Every year dozens of large multinational corporations make huge profits in the lucrative American consumer market. But thanks to clever profit shifting, they can avoid much of their US corporate tax obligations. In fact, a study by the Coalition for a Prosperous America (CPA) found that the US’s 500 largest publicly traded companies avoided paying around $ 97.8 billion in taxes to the US Treasury Department in 2019.
The European Union is facing similar problems – and is quite upset that Alphabet is going to go, -0.59%,
Amazon AMZN, + 0.22%,
and other large digital companies are constantly shifting their profits to tax havens.
In response, the Organization for Economic Co-operation and Development (OECD) is negotiating an agreement that requires a minimum global corporate tax of 15%. At the same time, the OECD is also calling for a “Pillar 1” tax shift, in which the 100 largest corporations in the world finally have to pay taxes in the countries in which they actually sell products.
Taxed where they sell
Essentially, the OECD relies on a system of “sales factor distribution” (SFA). This means that a company has to pay a fixed tax rate on its profits – and can no longer move any part of that profit to a tax haven. Pillar 1 may not be perfect, but it is the first approach in a long time that could actually help put domestic businesses on a more competitive footing.

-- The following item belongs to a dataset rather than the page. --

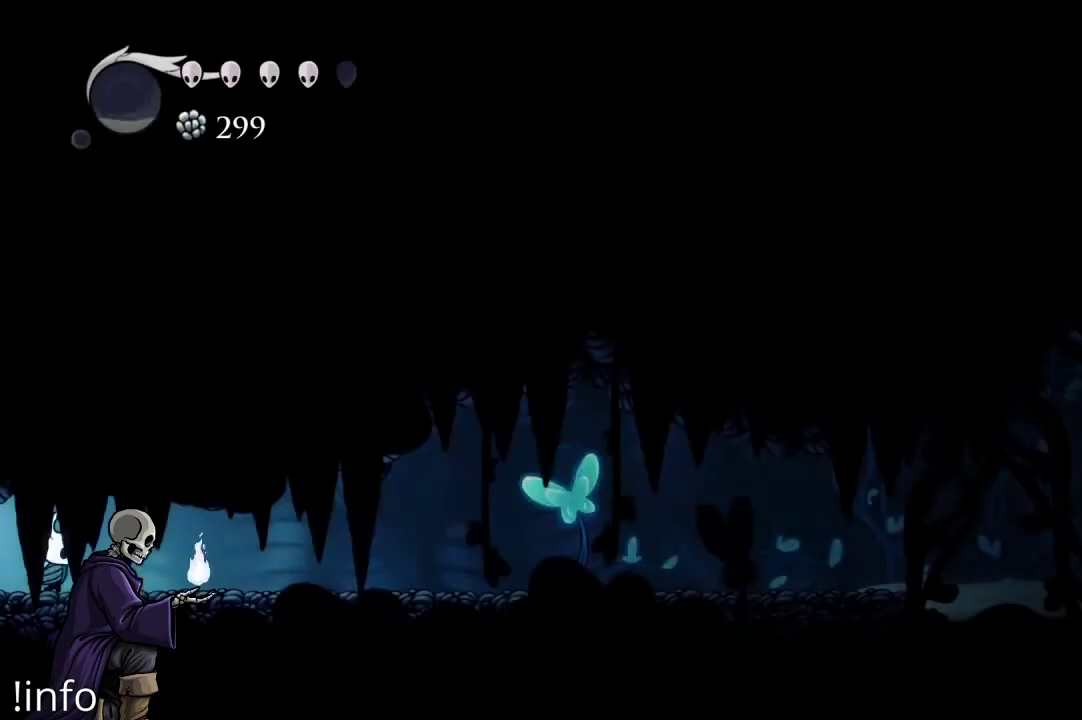
{"buttons": ["DPAD_RIGHT"], "left_stick": "center", "right_stick": "center", "events": []}
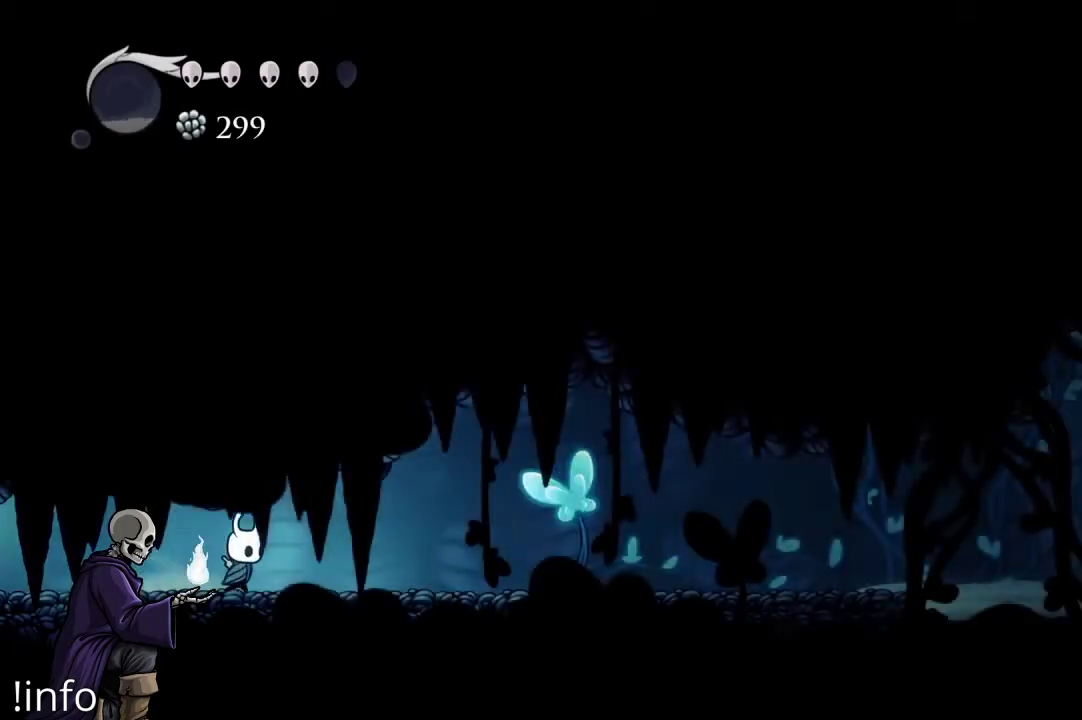
{"buttons": ["X", "DPAD_RIGHT"], "left_stick": "center", "right_stick": "center", "events": [[467, "X", "down"]]}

It is good that Pillar 1 recognizes the shortcomings of the current international tax system. And it is responding by introducing a new tax approach based specifically on a company’s sales – and profits – that would destroy the effectiveness of tax havens for good.
Unfortunately, the latest version of the Pillar 1 proposal contains some unhelpful limits for its application to overseas and US multinationals. Specifically, the OECD proposes that Pillar 1 should only be imposed on multinational corporations with an annual turnover of over 20 billion euros – the equivalent of 23 billion US dollars.
This is unfortunate, because many companies that have outsourced their production to China are making massive profits – even if they generate less than 20 billion euros annually. In response, Georgia Republican MP Drew Ferguson interviewed Treasury Secretary Janet Yellen at a recent House Ways and Means Committee hearing. Ferguson wanted to know how American Pillar 1 multinationals would be affected compared to their Chinese counterparts.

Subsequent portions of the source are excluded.